#### [REQUIRED WORK]
Copy out every line of the listing below verbatim, leaving out the pictures.

#### [PROVIDED INFORMATION]

►

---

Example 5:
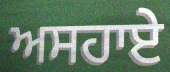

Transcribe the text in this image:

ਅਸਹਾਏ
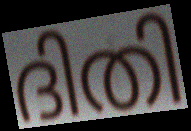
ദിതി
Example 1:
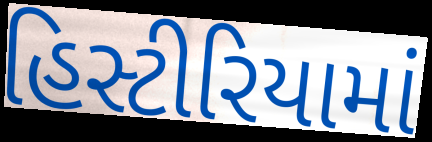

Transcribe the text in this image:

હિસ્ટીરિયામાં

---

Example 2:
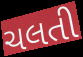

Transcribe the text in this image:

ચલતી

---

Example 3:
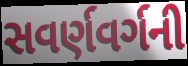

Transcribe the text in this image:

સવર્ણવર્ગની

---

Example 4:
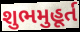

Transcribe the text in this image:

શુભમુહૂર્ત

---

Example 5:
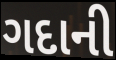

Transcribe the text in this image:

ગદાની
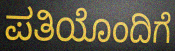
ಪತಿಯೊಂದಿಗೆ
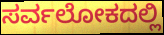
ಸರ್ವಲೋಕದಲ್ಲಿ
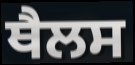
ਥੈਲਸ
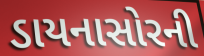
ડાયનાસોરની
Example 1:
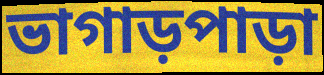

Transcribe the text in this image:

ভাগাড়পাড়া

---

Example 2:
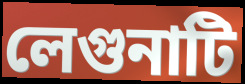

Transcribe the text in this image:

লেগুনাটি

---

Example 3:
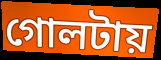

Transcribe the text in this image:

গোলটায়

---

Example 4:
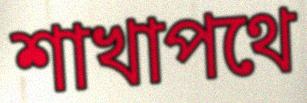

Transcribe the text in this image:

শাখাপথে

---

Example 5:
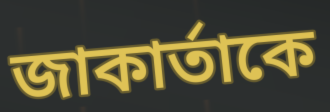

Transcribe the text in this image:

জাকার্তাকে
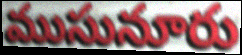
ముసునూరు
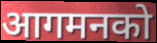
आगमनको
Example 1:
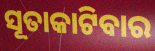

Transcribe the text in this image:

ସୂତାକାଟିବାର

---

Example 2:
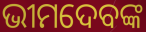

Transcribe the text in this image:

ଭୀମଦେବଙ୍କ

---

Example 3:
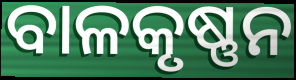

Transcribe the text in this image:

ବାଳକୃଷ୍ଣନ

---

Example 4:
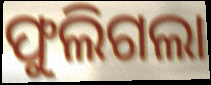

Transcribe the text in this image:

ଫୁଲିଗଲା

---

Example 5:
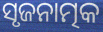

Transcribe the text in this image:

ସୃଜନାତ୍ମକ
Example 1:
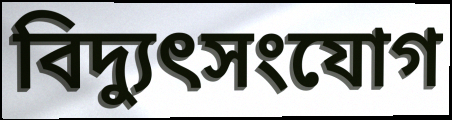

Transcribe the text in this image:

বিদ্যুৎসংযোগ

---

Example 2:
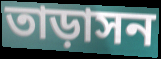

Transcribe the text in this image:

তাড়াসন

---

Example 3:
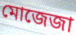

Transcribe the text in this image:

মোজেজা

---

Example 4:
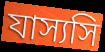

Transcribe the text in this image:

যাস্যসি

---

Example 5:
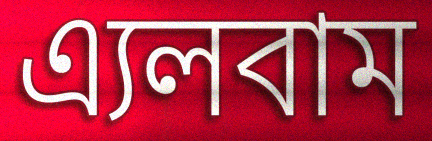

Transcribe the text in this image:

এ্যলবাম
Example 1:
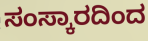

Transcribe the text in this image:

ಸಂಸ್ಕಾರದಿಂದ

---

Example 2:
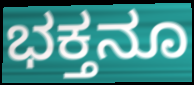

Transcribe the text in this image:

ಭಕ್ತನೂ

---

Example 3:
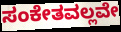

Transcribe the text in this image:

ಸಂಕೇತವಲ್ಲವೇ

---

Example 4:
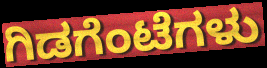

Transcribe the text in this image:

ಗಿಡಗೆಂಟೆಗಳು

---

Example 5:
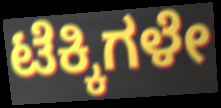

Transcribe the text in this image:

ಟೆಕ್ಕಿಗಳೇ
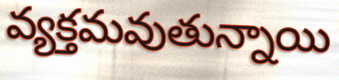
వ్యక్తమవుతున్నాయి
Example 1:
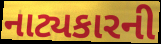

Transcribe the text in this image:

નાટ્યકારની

◄

#### [FULL SOLUTION]
---

Example 5:

Transcribe the text in this image:

ਅਸਹਾਏ
ദിതി
Example 1:

Transcribe the text in this image:

હિસ્ટીરિયામાં

---

Example 2:

Transcribe the text in this image:

ચલતી

---

Example 3:

Transcribe the text in this image:

સવર્ણવર્ગની

---

Example 4:

Transcribe the text in this image:

શુભમુહૂર્ત

---

Example 5:

Transcribe the text in this image:

ગદાની
ಪತಿಯೊಂದಿಗೆ
ಸರ್ವಲೋಕದಲ್ಲಿ
ਥੈਲਸ
ડાયનાસોરની
Example 1:

Transcribe the text in this image:

ভাগাড়পাড়া

---

Example 2:

Transcribe the text in this image:

লেগুনাটি

---

Example 3:

Transcribe the text in this image:

গোলটায়

---

Example 4:

Transcribe the text in this image:

শাখাপথে

---

Example 5:

Transcribe the text in this image:

জাকার্তাকে
ముసునూరు
आगमनको
Example 1:

Transcribe the text in this image:

ସୂତାକାଟିବାର

---

Example 2:

Transcribe the text in this image:

ଭୀମଦେବଙ୍କ

---

Example 3:

Transcribe the text in this image:

ବାଳକୃଷ୍ଣନ

---

Example 4:

Transcribe the text in this image:

ଫୁଲିଗଲା

---

Example 5:

Transcribe the text in this image:

ସୃଜନାତ୍ମକ
Example 1:

Transcribe the text in this image:

বিদ্যুৎসংযোগ

---

Example 2:

Transcribe the text in this image:

তাড়াসন

---

Example 3:

Transcribe the text in this image:

মোজেজা

---

Example 4:

Transcribe the text in this image:

যাস্যসি

---

Example 5:

Transcribe the text in this image:

এ্যলবাম
Example 1:

Transcribe the text in this image:

ಸಂಸ್ಕಾರದಿಂದ

---

Example 2:

Transcribe the text in this image:

ಭಕ್ತನೂ

---

Example 3:

Transcribe the text in this image:

ಸಂಕೇತವಲ್ಲವೇ

---

Example 4:

Transcribe the text in this image:

ಗಿಡಗೆಂಟೆಗಳು

---

Example 5:

Transcribe the text in this image:

ಟೆಕ್ಕಿಗಳೇ
వ్యక్తమవుతున్నాయి
Example 1:

Transcribe the text in this image:

નાટ્યકારની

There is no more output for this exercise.